There is a John Muir quote that I love: “Keep close to nature’s heart…and break clear away once in awhile and climb a mountain or spend a week in the woods. Wash your spirit clean.” 

By the grace of God, life “relented” for us during Fall Break. We breathed fresh air, we saw things that made us say “Wow!” and “Look at that!” and played cards and roasted hotdogs.

But we can’t always take the time to climb a mountain or spend a week in the woods when our spirit needs refreshing. What other types of activities give you this feeling of awe and wonder?

I can think of a few things that achieve this tiny lift of wonder and awe in my regular life.

  • Smiling at a baby or toddler and getting a big smile back.
  • Going back to church in person and singing together in worship.
  • Watching our new pet learn how to do something new.
  • Beholding great art, like hearing a new album for the first time.
  • Opening the window of my minivan when the sun peeks out and letting it shine on my face for a minute.

Each of these things gives a glimpse of the divine in the middle of an ordinary day.
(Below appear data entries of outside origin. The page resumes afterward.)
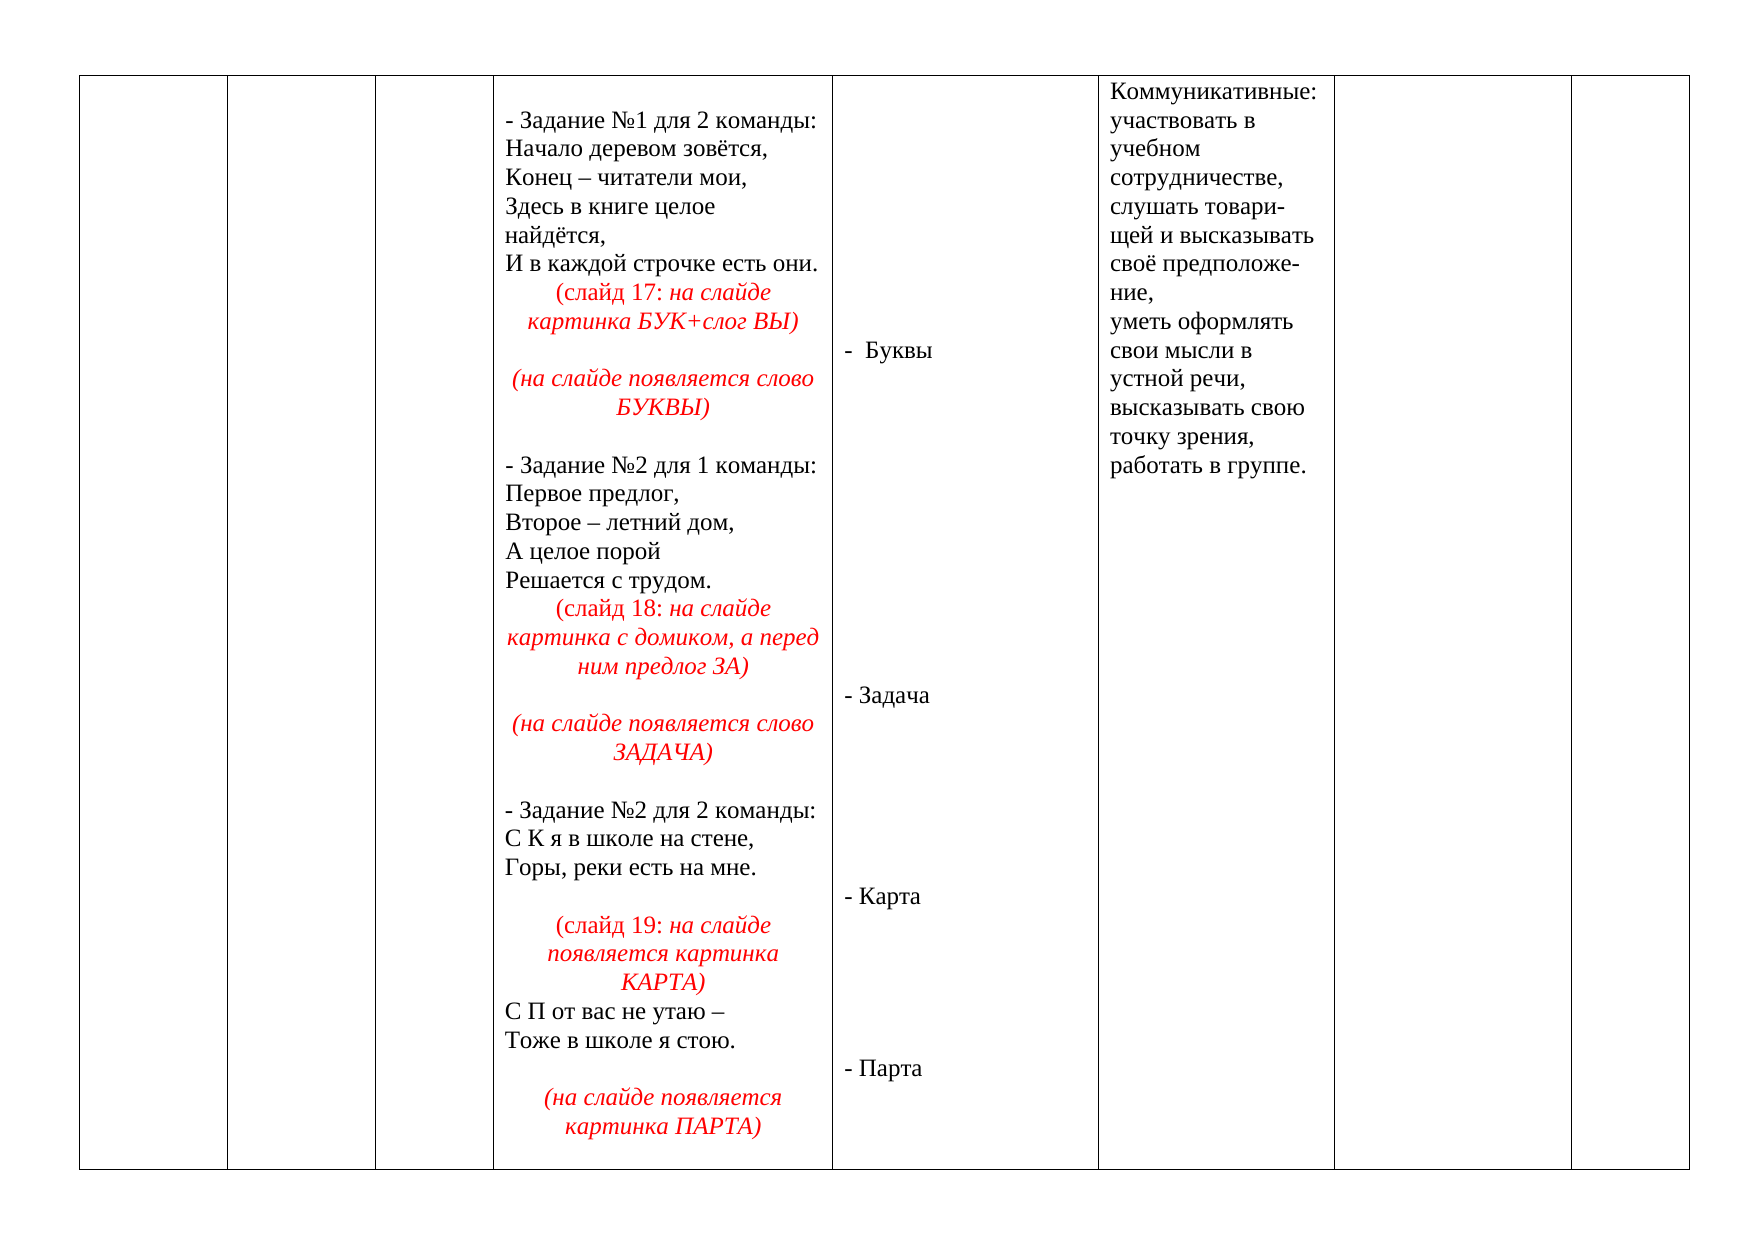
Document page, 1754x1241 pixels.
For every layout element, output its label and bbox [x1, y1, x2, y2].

table_cell [1099, 76, 1334, 1168]
table_cell [80, 76, 227, 1168]
table_cell [1572, 76, 1689, 1168]
table_cell [494, 76, 832, 1168]
table_cell [833, 76, 1098, 1168]
table_cell [1335, 76, 1571, 1168]
table_cell [376, 76, 493, 1168]
table_cell [228, 76, 375, 1168]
God is big and we are small, in the very best way.

Sometimes, I look at the stars
And think about how small we are
Sweating it out in the pressure machine
Good ’til the last drop.

The Killers. Lyrics to “Pressure Machine.” Pressure Machine, Island Records, 2021

“He makes springs pour water into the ravines;
    it flows between the mountains.
He waters the mountains from his upper chambers;
    the land is satisfied by the fruit of his work.
He makes grass grow for the cattle,
    and plants for people to cultivate—
    bringing forth food from the earth:
wine that gladdens human hearts,
    oil to make their faces shine,
    and bread that sustains their hearts.